92nd American Meteorological Society Annual Meeting (January 22-26, 2012)

Monday, 23 January 2012: 2:15 PM
AWIPS II Data Delivery Paradigm – A New Approach to Data Acquisition
Room 357 (New Orleans Convention Center )
G. Joanne Wade, CIRA/Colorado State Univ., Boulder, CO; and J. Fluke and B. A. Lawrence

Poster PDF (2.2 MB)

Access to data and information is critical to the ability of the operational personnel to support the mission of the NWS. The amount of data provided to and used by the forecaster is rapidly increasing. This growth of data volume is due to improved higher resolution numerical weather prediction models, the need to access model ensemble members to support the creation of uncertainty products, and the addition of new and enhanced data associated with GOES-R, National Polar-orbiting Operational Environmental Satellite System (NPOESS) and radar systems. Many of these areas of data growth are not accounted for within the existing requirements baseline of AWIPS and the existing data distribution and data access infrastructure. As a result, AWIPS infrastructure must be enhanced to more effectively and efficiently deal with increasing data needs and resultant forecaster data access requirements. The enhanced data delivery infrastructure is being developed to meet robust operational requirements including performance, availability, security and system failure recovery metrics.

To meet the objectives of the Data Delivery project, the following types of capabilities are being explored:

• Data registry services that will provide a means to publish data sources and metadata information and allow for the introduction of new data services.

• Data discovery services that will provide for a system that can discover datasets and necessary associated metadata, e.g., Extensible Markup Language (XML) schemas, needed to access those datasets.

• “Smart” push/pull technologies that will provide the means to subset the data by user selectable field value, time, space, ensemble member, etc. Such data set filtering will be done on an ad-hoc user request basis or in a pre-defined way where particular data subsets are known based upon upcoming weather.

The Global Systems Division (GSD) has developed a series of prototypes beginning in April, 2010, as proofs-of-concept for these capabilities. The prototype systems enable clients to either discover datasets by querying a registry/repository (reg/rep) and requesting data from a registered data server, or to request datasets directly from a web-enabled remote data server. Three types of data can be requested – model data (grids) from Web Coverage Services (WCS) data providers; METAR observations from Web Feature Services (WFS) servers; and MADIS observations from a GSD generated JMBL-MADIS server. Gridded data are displayed on the Common AWIPS Visualization Environment (CAVE) GUI via the Product Browser, while the observation data are displayed via the CAVE plan-view displays in the form of station plots. On the Product Browser, the menus are dynamic, enabling previously unknown datasets to be displayed, while on the Volume Browser, the datasets are known a-priori and menus are fixed. The data discovery, request and display capabilities are carried out by CAVE plugins.

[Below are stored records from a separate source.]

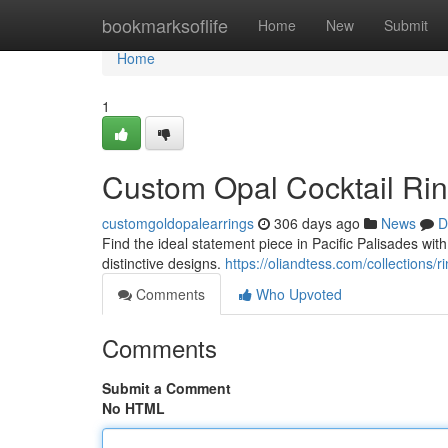
Home
bookmarksoflife
Home
New
Submit
Home
1
Custom Opal Cocktail Rin
customgoldopalearrings
306 days ago
News
D
Find the ideal statement piece in Pacific Palisades wit
distinctive designs.
https://oliandtess.com/collections/r
Comments
Who Upvoted
Comments
Submit a Comment
No HTML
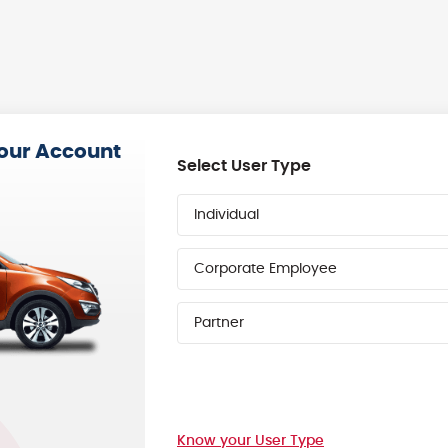
your Account
Select User Type
Individual
Corporate Employee
Partner
Know your User Type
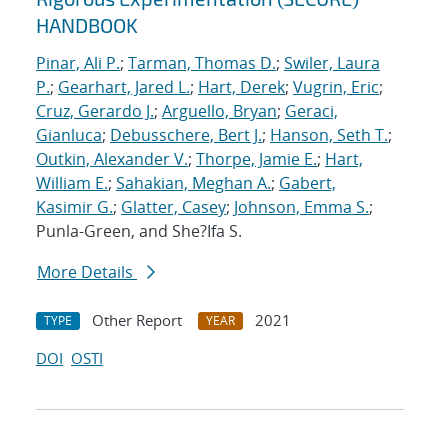
HANDBOOK
Pinar, Ali P.
;
Tarman, Thomas D.
;
Swiler, Laura
P.
;
Gearhart, Jared L.
;
Hart, Derek
;
Vugrin, Eric
;
Cruz, Gerardo J.
;
Arguello, Bryan
;
Geraci,
Gianluca
;
Debusschere, Bert J.
;
Hanson, Seth T.
;
Outkin, Alexander V.
;
Thorpe, Jamie E.
;
Hart,
William E.
;
Sahakian, Meghan A.
;
Gabert,
Kasimir G.
;
Glatter, Casey
;
Johnson, Emma S.
;
Punla-Green, and She?Ifa S.
More Details
Other Report
2021
TYPE
YEAR
DOI
OSTI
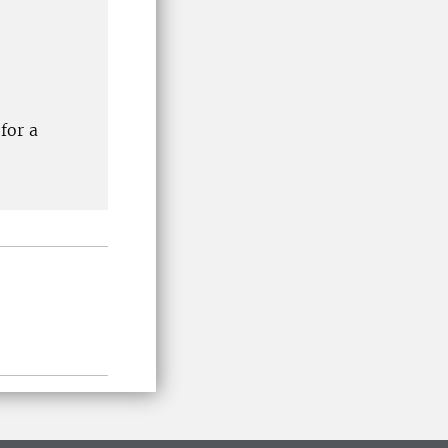
for a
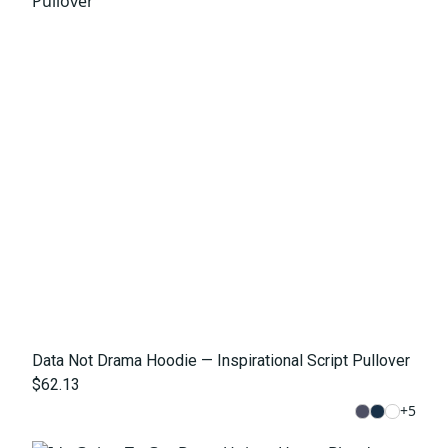
Data Not Drama Hoodie — Inspirational Script Pullover
$62.13
+
5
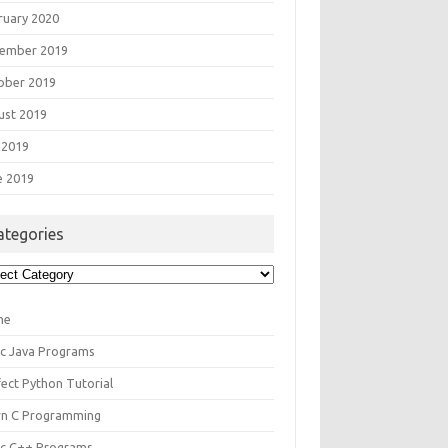
ruary 2020
ember 2019
ober 2019
ust 2019
 2019
e 2019
ategories
egories
me
ic Java Programs
fect Python Tutorial
rn C Programming
ic C++ Programs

The Data Delivery system handles data in three formats – NetCDF-3 and NetCDF-4, JMBL XML, and Weather Information Exchange Model (WXXM). All data are ingested and stored in the HDF5 format by EDEX plugins for display on CAVE.

GSD is continuing to extend the capabilities of the Data Delivery system by providing the requested data to perspectives other than the D2D perspective. The purpose is to make the data available to other applications such as GFE, IHIS, Hydrology, etc. for display in their respective perspectives. In addition, as the prototypes continue to be developed, existing functionality is refined to provide cleaner interfaces and improved performance. Since GSD is developing proofs-of-concept based on Data Delivery requirements, the prototypes are being handed off to the NWS contractor, Raytheon for development of the operational system.